Material to process:
++++++++

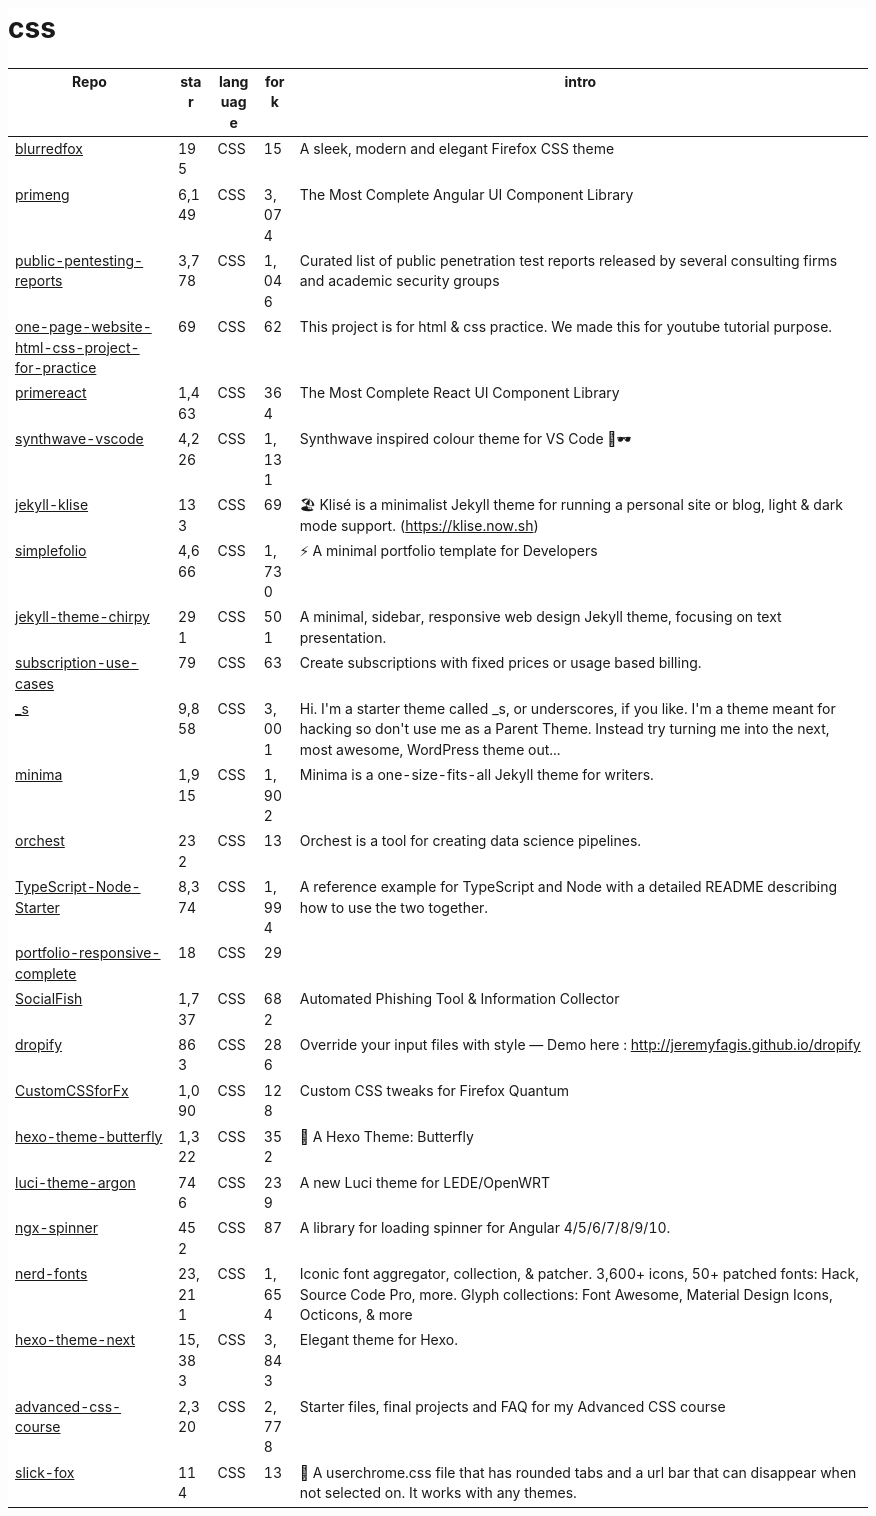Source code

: 
# css

Repo|star|language|fork|intro
-|-|-|-|-
[blurredfox](https://github.com/manilarome/blurredfox)|195|CSS|15|A sleek, modern and elegant Firefox CSS theme
[primeng](https://github.com/primefaces/primeng)|6,149|CSS|3,074|The Most Complete Angular UI Component Library
[public-pentesting-reports](https://github.com/juliocesarfort/public-pentesting-reports)|3,778|CSS|1,046|Curated list of public penetration test reports released by several consulting firms and academic security groups
[one-page-website-html-css-project-for-practice](https://github.com/WebCifar/one-page-website-html-css-project-for-practice)|69|CSS|62|This project is for html & css practice. We made this for youtube tutorial purpose.
[primereact](https://github.com/primefaces/primereact)|1,463|CSS|364|The Most Complete React UI Component Library
[synthwave-vscode](https://github.com/robb0wen/synthwave-vscode)|4,226|CSS|1,131|Synthwave inspired colour theme for VS Code 🌅🕶
[jekyll-klise](https://github.com/piharpi/jekyll-klise)|133|CSS|69|🏖 Klisé is a minimalist Jekyll theme for running a personal site or blog, light & dark mode support. (https://klise.now.sh)
[simplefolio](https://github.com/cobidev/simplefolio)|4,666|CSS|1,730|⚡️ A minimal portfolio template for Developers
[jekyll-theme-chirpy](https://github.com/cotes2020/jekyll-theme-chirpy)|291|CSS|501|A minimal, sidebar, responsive web design Jekyll theme, focusing on text presentation.
[subscription-use-cases](https://github.com/stripe-samples/subscription-use-cases)|79|CSS|63|Create subscriptions with fixed prices or usage based billing.
[_s](https://github.com/Automattic/_s)|9,858|CSS|3,001|Hi. I'm a starter theme called _s, or underscores, if you like. I'm a theme meant for hacking so don't use me as a Parent Theme. Instead try turning me into the next, most awesome, WordPress theme out...
[minima](https://github.com/jekyll/minima)|1,915|CSS|1,902|Minima is a one-size-fits-all Jekyll theme for writers.
[orchest](https://github.com/orchest/orchest)|232|CSS|13|Orchest is a tool for creating data science pipelines.
[TypeScript-Node-Starter](https://github.com/microsoft/TypeScript-Node-Starter)|8,374|CSS|1,994|A reference example for TypeScript and Node with a detailed README describing how to use the two together.
[portfolio-responsive-complete](https://github.com/bedimcode/portfolio-responsive-complete)|18|CSS|29|
[SocialFish](https://github.com/UndeadSec/SocialFish)|1,737|CSS|682|Automated Phishing Tool & Information Collector
[dropify](https://github.com/JeremyFagis/dropify)|863|CSS|286|Override your input files with style — Demo here : http://jeremyfagis.github.io/dropify
[CustomCSSforFx](https://github.com/Aris-t2/CustomCSSforFx)|1,090|CSS|128|Custom CSS tweaks for Firefox Quantum
[hexo-theme-butterfly](https://github.com/jerryc127/hexo-theme-butterfly)|1,322|CSS|352|🦋 A Hexo Theme: Butterfly
[luci-theme-argon](https://github.com/jerrykuku/luci-theme-argon)|746|CSS|239|A new Luci theme for LEDE/OpenWRT
[ngx-spinner](https://github.com/Napster2210/ngx-spinner)|452|CSS|87|A library for loading spinner for Angular 4/5/6/7/8/9/10.
[nerd-fonts](https://github.com/ryanoasis/nerd-fonts)|23,211|CSS|1,654|Iconic font aggregator, collection, & patcher. 3,600+ icons, 50+ patched fonts: Hack, Source Code Pro, more. Glyph collections: Font Awesome, Material Design Icons, Octicons, & more
[hexo-theme-next](https://github.com/iissnan/hexo-theme-next)|15,383|CSS|3,843|Elegant theme for Hexo.
[advanced-css-course](https://github.com/jonasschmedtmann/advanced-css-course)|2,320|CSS|2,778|Starter files, final projects and FAQ for my Advanced CSS course
[slick-fox](https://github.com/Etesam913/slick-fox)|114|CSS|13|🦊 A userchrome.css file that has rounded tabs and a url bar that can disappear when not selected on. It works with any themes.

++++++++

Directions:
Pick out every line of the listing that contains the string "portfolio", and treat uppercase and lowercase as different.

Finished exercise:
[simplefolio](https://github.com/cobidev/simplefolio)|4,666|CSS|1,730|⚡️ A minimal portfolio template for Developers
[portfolio-responsive-complete](https://github.com/bedimcode/portfolio-responsive-complete)|18|CSS|29|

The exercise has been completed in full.